[Dataset excerpts]
>>

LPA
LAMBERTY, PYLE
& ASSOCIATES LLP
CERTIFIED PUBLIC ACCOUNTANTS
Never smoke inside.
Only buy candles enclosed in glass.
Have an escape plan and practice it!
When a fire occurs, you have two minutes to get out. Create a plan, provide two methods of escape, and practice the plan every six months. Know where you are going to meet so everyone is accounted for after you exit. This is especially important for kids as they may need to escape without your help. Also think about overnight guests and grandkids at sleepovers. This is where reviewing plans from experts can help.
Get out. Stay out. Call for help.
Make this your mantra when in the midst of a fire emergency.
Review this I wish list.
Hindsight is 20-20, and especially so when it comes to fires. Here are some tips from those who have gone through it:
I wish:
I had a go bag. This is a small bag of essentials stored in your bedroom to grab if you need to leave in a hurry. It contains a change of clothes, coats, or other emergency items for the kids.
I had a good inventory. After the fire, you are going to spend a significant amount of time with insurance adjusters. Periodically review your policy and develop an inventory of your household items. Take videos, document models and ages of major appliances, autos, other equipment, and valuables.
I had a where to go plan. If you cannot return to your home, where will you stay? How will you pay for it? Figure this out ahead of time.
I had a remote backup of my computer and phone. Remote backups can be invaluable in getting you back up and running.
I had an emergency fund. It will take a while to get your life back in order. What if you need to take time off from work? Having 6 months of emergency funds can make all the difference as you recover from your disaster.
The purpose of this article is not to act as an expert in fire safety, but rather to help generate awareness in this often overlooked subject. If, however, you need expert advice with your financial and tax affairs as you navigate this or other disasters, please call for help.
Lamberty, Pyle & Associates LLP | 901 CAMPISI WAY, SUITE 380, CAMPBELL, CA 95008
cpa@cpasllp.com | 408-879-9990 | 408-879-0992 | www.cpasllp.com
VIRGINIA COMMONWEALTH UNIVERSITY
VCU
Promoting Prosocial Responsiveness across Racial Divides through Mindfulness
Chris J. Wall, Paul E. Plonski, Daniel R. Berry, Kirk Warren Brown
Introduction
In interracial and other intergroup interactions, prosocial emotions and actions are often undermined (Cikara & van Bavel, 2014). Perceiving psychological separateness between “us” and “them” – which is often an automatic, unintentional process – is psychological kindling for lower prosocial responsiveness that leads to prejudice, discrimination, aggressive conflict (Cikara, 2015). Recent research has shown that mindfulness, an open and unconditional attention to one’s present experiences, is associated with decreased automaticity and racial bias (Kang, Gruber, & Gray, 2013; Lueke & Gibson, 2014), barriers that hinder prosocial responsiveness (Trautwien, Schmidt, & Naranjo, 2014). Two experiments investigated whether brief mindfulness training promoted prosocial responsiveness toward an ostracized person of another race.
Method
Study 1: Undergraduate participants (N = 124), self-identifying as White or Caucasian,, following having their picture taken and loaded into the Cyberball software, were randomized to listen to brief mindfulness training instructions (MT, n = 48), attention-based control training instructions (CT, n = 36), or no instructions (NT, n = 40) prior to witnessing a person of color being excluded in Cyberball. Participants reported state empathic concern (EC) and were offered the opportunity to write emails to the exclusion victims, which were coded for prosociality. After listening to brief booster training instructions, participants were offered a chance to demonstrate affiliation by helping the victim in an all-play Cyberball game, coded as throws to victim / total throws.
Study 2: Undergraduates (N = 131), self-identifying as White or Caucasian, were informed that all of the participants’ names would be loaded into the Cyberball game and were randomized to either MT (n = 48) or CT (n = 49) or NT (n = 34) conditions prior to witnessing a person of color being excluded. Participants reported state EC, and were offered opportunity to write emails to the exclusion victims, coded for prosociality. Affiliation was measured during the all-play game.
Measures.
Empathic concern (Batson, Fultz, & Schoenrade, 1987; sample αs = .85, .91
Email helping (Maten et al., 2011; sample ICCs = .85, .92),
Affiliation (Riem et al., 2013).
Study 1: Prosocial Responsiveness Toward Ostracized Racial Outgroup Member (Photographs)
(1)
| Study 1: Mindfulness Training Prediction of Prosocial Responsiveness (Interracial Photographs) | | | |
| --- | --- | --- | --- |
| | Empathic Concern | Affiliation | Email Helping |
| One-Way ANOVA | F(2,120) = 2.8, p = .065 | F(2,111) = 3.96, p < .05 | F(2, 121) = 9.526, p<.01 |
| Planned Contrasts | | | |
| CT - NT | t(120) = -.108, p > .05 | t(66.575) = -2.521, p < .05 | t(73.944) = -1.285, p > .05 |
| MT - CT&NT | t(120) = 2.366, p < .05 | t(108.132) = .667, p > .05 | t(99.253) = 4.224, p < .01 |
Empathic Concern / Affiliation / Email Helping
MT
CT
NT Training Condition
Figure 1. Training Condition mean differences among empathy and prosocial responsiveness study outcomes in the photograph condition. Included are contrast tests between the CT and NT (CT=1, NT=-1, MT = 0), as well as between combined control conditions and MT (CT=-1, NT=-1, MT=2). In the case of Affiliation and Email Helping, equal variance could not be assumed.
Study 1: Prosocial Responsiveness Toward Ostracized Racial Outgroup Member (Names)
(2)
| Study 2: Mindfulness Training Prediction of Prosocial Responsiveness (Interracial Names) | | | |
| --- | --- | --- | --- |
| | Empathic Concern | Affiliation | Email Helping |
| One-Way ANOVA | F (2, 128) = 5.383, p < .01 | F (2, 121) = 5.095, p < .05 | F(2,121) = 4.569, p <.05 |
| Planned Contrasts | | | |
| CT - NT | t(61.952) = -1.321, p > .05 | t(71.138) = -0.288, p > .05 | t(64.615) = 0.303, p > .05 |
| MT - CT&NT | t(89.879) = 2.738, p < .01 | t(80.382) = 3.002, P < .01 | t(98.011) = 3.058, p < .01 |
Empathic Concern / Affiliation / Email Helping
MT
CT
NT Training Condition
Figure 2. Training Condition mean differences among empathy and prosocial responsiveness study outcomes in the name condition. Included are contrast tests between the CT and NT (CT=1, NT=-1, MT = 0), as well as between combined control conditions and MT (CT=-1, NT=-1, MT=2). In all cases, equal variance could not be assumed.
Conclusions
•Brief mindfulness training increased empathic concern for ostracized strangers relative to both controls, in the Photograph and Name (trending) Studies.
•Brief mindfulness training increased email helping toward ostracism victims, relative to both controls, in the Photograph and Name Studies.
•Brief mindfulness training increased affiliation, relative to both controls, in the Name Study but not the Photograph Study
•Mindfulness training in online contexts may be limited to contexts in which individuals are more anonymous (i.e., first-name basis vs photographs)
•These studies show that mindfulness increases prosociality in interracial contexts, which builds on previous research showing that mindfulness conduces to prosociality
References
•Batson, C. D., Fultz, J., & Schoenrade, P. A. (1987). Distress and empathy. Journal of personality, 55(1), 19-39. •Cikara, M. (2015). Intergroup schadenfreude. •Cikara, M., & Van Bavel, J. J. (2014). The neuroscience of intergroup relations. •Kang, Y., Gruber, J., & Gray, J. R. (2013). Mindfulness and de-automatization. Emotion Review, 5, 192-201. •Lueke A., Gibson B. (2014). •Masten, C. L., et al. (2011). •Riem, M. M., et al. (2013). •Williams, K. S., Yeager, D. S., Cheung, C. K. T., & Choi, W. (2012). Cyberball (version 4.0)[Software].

<<

* What is needed *
Above are the records. Print exactly, and only, the lines from the line with "Conclusions" to the line with "basis vs photographs)", both inclusive.

* Response for this exercise *
Conclusions
•Brief mindfulness training increased empathic concern for ostracized strangers relative to both controls, in the Photograph and Name (trending) Studies.
•Brief mindfulness training increased email helping toward ostracism victims, relative to both controls, in the Photograph and Name Studies.
•Brief mindfulness training increased affiliation, relative to both controls, in the Name Study but not the Photograph Study
•Mindfulness training in online contexts may be limited to contexts in which individuals are more anonymous (i.e., first-name basis vs photographs)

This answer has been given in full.